**WORK INSTRUCTIONS:**
1) Summarize the Threadripper 3970X review in two sentences.
2) According to the Threadripper 3970X review, how much L3 cache does the Intel Xeon W-3275 have?
3) Pick up the Threadripper 3970X review after its final sentence and write the paragraph that comes next.

If you are buying into the high-end desktop (HEDT) segment over the next few months, the AMD Ryzen Threadripper 3970X is the pinnacle, albeit at $1999. The CPU itself costs more than most modern corporate IT notebooks. It is a tool designed not for the masses, instead, it is designed for a well-defined market segment that needs enormous desktop compute resources. In our review, we are going to discuss what has changed compared to the previous version and how this chip fits in the ecosystem of hardware that is available in the market. We are getting more ambitious and will also show Windows and Linux performance numbers to help those who may have users utilizing both OSes.
Key stats for the AMD Ryzen Threadripper 3970X: 32 cores / 64 threads with a 3.7GHz base clock and 4.5GHz turbo boost. There is 128MB of onboard last-level cache. The CPU features a 280W TDP. These are $1999 list price parts.
Here is what the lscpu output looks like for an AMD Ryzen Threadripper 3970X:
AMD is claiming 144MB of cache but it is important to remember this is really L2 + L3 cache. Still, if you compare the 128MB of L3 cache here in 8x 16MB segments, you get vastly more cache than top-end Intel SKUs like the Intel Xeon W-3275 28-core halo product which has only 38.5MB of L3 cache.

**SOURCE DATA:**
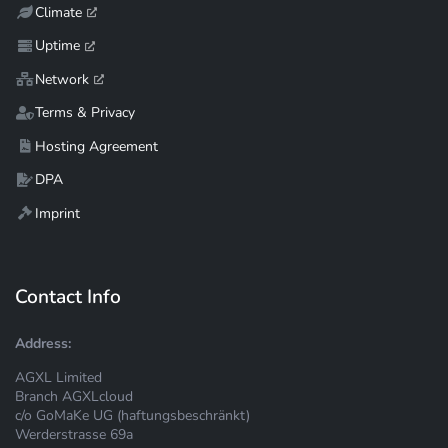
Climate
Uptime
Network
Terms & Privacy
Hosting Agreement
DPA
Imprint
Contact Info
Address:
AGXL Limited
Branch AGXLcloud
c/o GoMaKe UG (haftungsbeschränkt)
Werderstrasse 69a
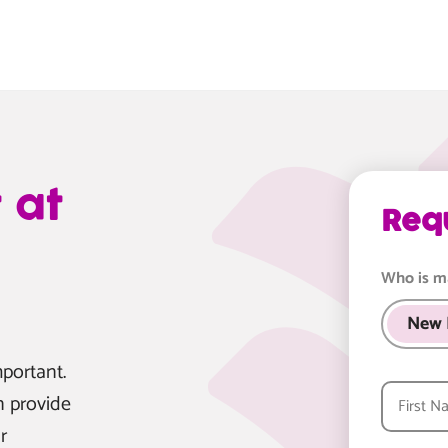
 at
Req
Who is m
New 
portant.
n provide
r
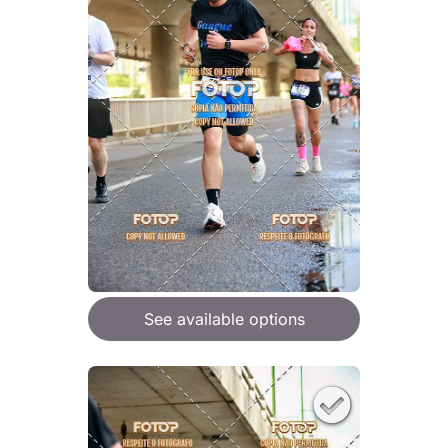
See available options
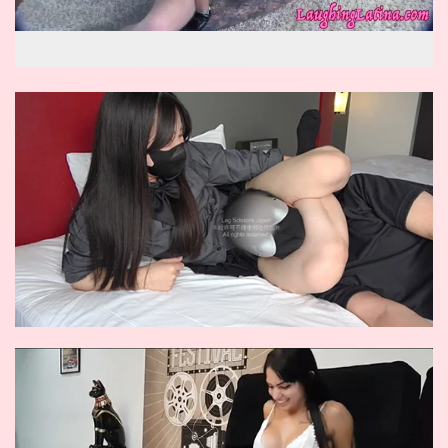
wow reverse knockout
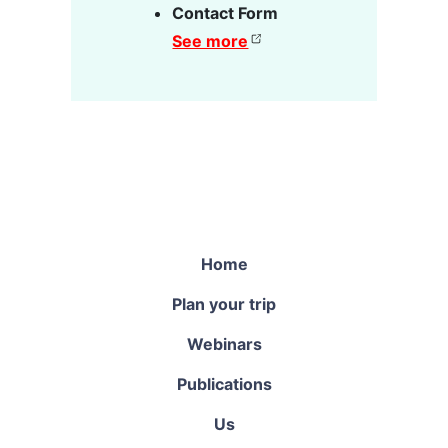
Contact Form
See more
Home
Plan your trip
Webinars
Publications
Us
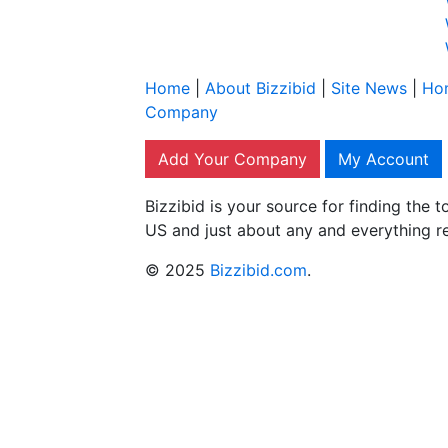
Home
|
About Bizzibid
|
Site News
|
Ho
Company
Add Your Company
My Account
Bizzibid is your source for finding the
US and just about any and everything r
© 2025
Bizzibid.com
.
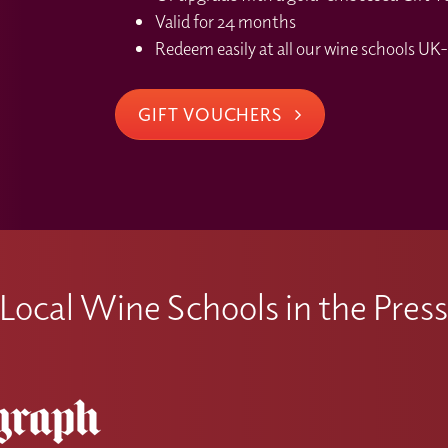
Valid for 24 months
Redeem easily at all our wine schools UK-
GIFT VOUCHERS
Local Wine Schools in the Pres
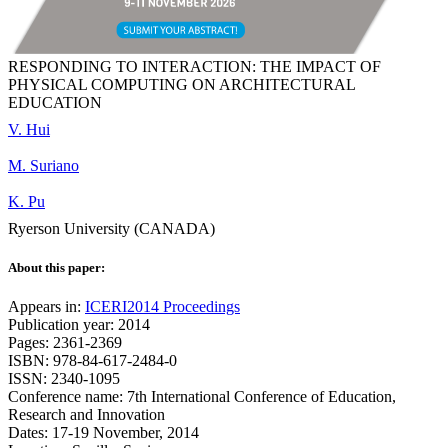
RESPONDING TO INTERACTION: THE IMPACT OF
PHYSICAL COMPUTING ON ARCHITECTURAL
EDUCATION
V. Hui
M. Suriano
K. Pu
Ryerson University (CANADA)
About this paper:
Appears in:
ICERI2014 Proceedings
Publication year: 2014
Pages: 2361-2369
ISBN: 978-84-617-2484-0
ISSN: 2340-1095
Conference name: 7th International Conference of Education,
Research and Innovation
Dates: 17-19 November, 2014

**TASK ANSWERS:**
1) The AMD Ryzen Threadripper 3970X is a $1999 high-end desktop CPU with 32 cores and 64 threads, a 3.7GHz base clock, a 4.5GHz turbo boost, 128MB of last-level cache and a 280W TDP. The review covers what has changed from the previous version and how the chip fits among the hardware on the market, with Windows and Linux performance numbers.

2) 38.5MB.

3)
Since the 3rd generation, Ryzen Threadripper is using the AMD EPYC 7002 series “Rome” package as a base, it has features such as PCIe Gen4 and DDR4-3200 support. To give you a visual on how to think of 3rd gen Threadripper, consider it as a HEDT part with the ghost of EPYC 7002 series infused.
With the 3rd gen Threadripper platform, AMD has taken the leading socketed server part and unleashed it for desktops destined for creative professionals. At 32 cores, the AMD Ryzen Threadripper 3970X has more cores than the top commercially available socketed Intel Xeon CPU.
AMD TRX40 Platform
With the 3rd generation AMD Ryzen Threadripper family we get a new TRX40 platform. The TRX40 brings with it PCIe Gen4. That is a feature Intel lacks in this generation. The CPU to TRX40 interface has gone from a Gen3 x4 link to a Gen4 x8 link effectively quadrupling bandwidth to the chipset.
Realistically, while the platform’s quad-channel memory is more similar to Intel’s X299 chipset, the I/O capabilities are more like an upgraded version of the Xeon W-3200 series platforms like we saw in our Supermicro X11SPA-T motherboard review. PCIe Gen4 gives AMD a higher I/O bandwidth platform while the LGA3647 Intel chipset has additional memory channels and capacity.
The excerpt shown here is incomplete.